ヒートアップしすぎた二人を裁判長が必死になだめる。

二人はふうふうと肩で息をしていた。


「すみません……つい熱くなってしまいました」


「私も……不憫な自分の境遇を思い出してつい……」


「不憫? 君のどこが不憫だっていうんだ。

 何不自由ない暮らしをしているじゃないか!」


「あなたに私のなにがわかるのよ!

 何不自由ない暮らしだと思っているのは右利きの思い上がりよ!」


「はぁ!?」


「私が左利きでどれだけ苦労したと思ってるの!?

 あらゆる道具はうまく使えないし、

 そのせいで不器用扱いされて辛い過去があるのよ!」


「過去を持ち出すなら、君は事故に遭ったことないだろう!」


「それがなによ!」


「僕はこれまで3回も車にひかれて、

 自転車もバキバキに壊されてるんだぞ!

 入院生活を何度過ごしたか! かわいそうだろう!」


「そんなのまだいいわよ! 私には友達がいない!

 誰とも会えない入院生活なんかよりもずっと、

 友達がいない毎日を延々と過ごすほうがかわいそうよ!!」


「僕はガチャをいくら引いても好きなキャラが引けない!

 このもどかしさがどれほどのものか君にわかるか!?」


「私なんか昨日タンスの角に小指ぶつけたのよ!

 私のほうがずっとかわいそうな日々を過ごしてる!」


「僕は今日入ったトイレの個室に紙が補充されてなかった! かわいそうだろう!」


「スマホを落として画面が割れたわ! 私はかわいそう!」

「チャック全開で電車に乗っていたことを降りてから気づいた! かわいそう!」

「車に泥水をはねあげられた! かわいそうよ!」

「僕は昨日財布を落としたんだぞ! かわいそうだ!!」


「私がかわいそう!」

「僕がかわいそうだ!」


「静粛に! 静粛に!!」


二人はふたたび言い争いを加速させていった。

裁判長は耐えきれずに二人を遮った。


「それではかわいそう裁判の審議に入ります。

 両者のかわいそう数値を計測していきます」


二人の主張したかわいそう案件を集計していく。

けれど、集計結果はどちらも同じだけのかわいそう値となってしまった。


「これは……どういうこと!?」

「まさか同じだけかわいそうだったなんて……!」


「これが結果です。
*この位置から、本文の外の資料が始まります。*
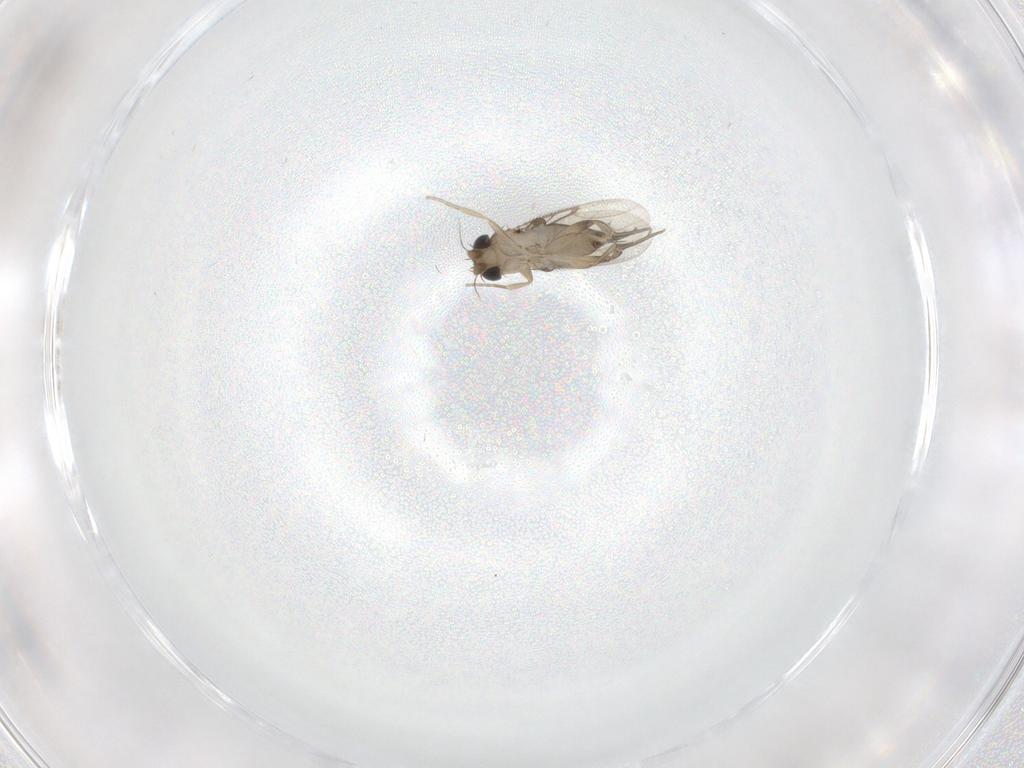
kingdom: Animalia
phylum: Arthropoda
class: Insecta
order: Diptera
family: Phoridae
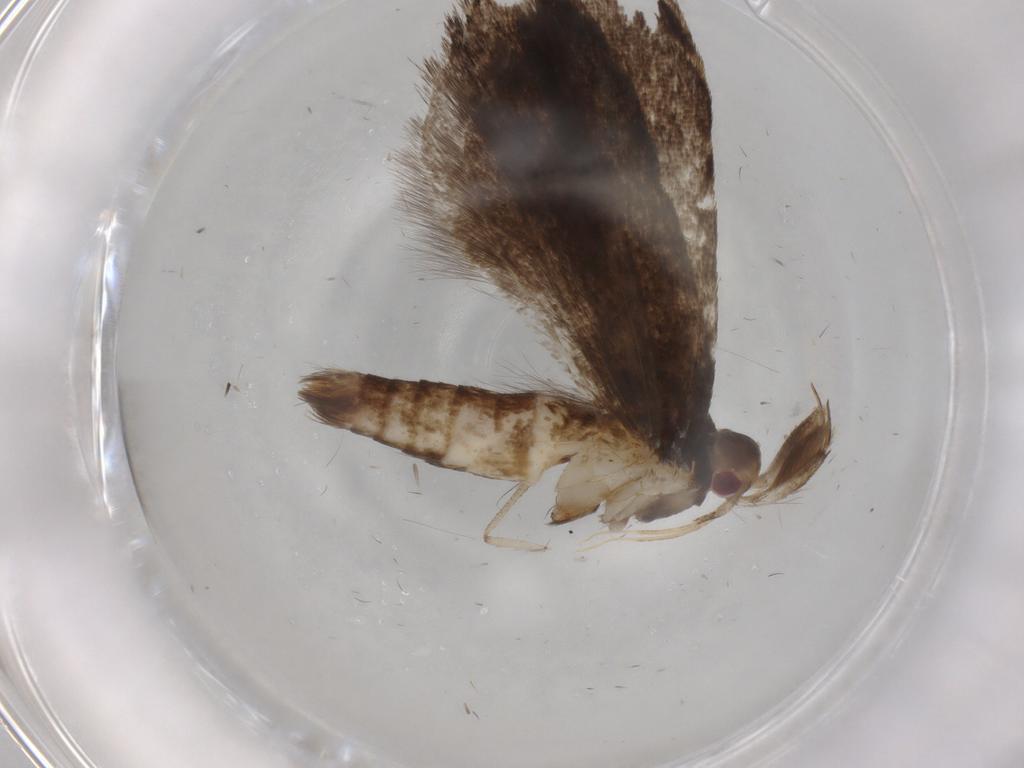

いかがですか、ふたりとも。

 この結果をうけてお互いに今回のかわいそう裁判は引き分けにしませんか」


「じょ、冗談じゃない! 僕のほうがかわいそうに決まってる!

 この集計結果は間違っている! それに僕のかわいそうなことはまだあるんだ!!」


なおも必死に訴える男とは対象的に女は静かだった。


「……諦めます」


「え?」


「私はこの1審を諦めます」


「それでよろしいのですか?

 形式としてはあなたが負けた形になりますが……」

 

「ええ、かまいません」


「おおよそ君のかわいそうな境遇はもうネタ切れだったんだな。

 これ以上裁判が続けては差が広がるから先に諦めようというわけだ」


「そこ、裁判と無関係なことは口をつつしんで!」


「まあ、そっちが辞退するなら手間が省ける。

 この裁判は僕のほうがずっとかわいそうだったとわかったな」


勝ち誇る男に対して女は何も答えなかった。

裁判長は判決を言い渡した。


「では、今回のかわいそう裁判の一審。

 夫のほうがかわいそうであったとする!!」


「やったーー!! 僕のほうがかわいそうだーー!」


「不服です!!」


大喜びする男に対して不服を叩きつけた女に誰もが驚いた。


「いや不服って……」


「私のほうがかわいそうに決まってます! この一審は間違っています! 再審を要求します!」


「再審? 何を無計画に言っているんだ?

 君はこの一審でちゃんと戦ってそれで負けたじゃないか。

 再審したところでどこに勝算があるんだ」


女は再審を認めさせてから答えた。


「あなたと私は同じだけかわいそうかもしれない。

 でも第一審で私が負けたから、

 今はもう私のほうがかわいそうよ!!」


再審の結果、この両親をもった子供が一番かわいそうという結論に至った。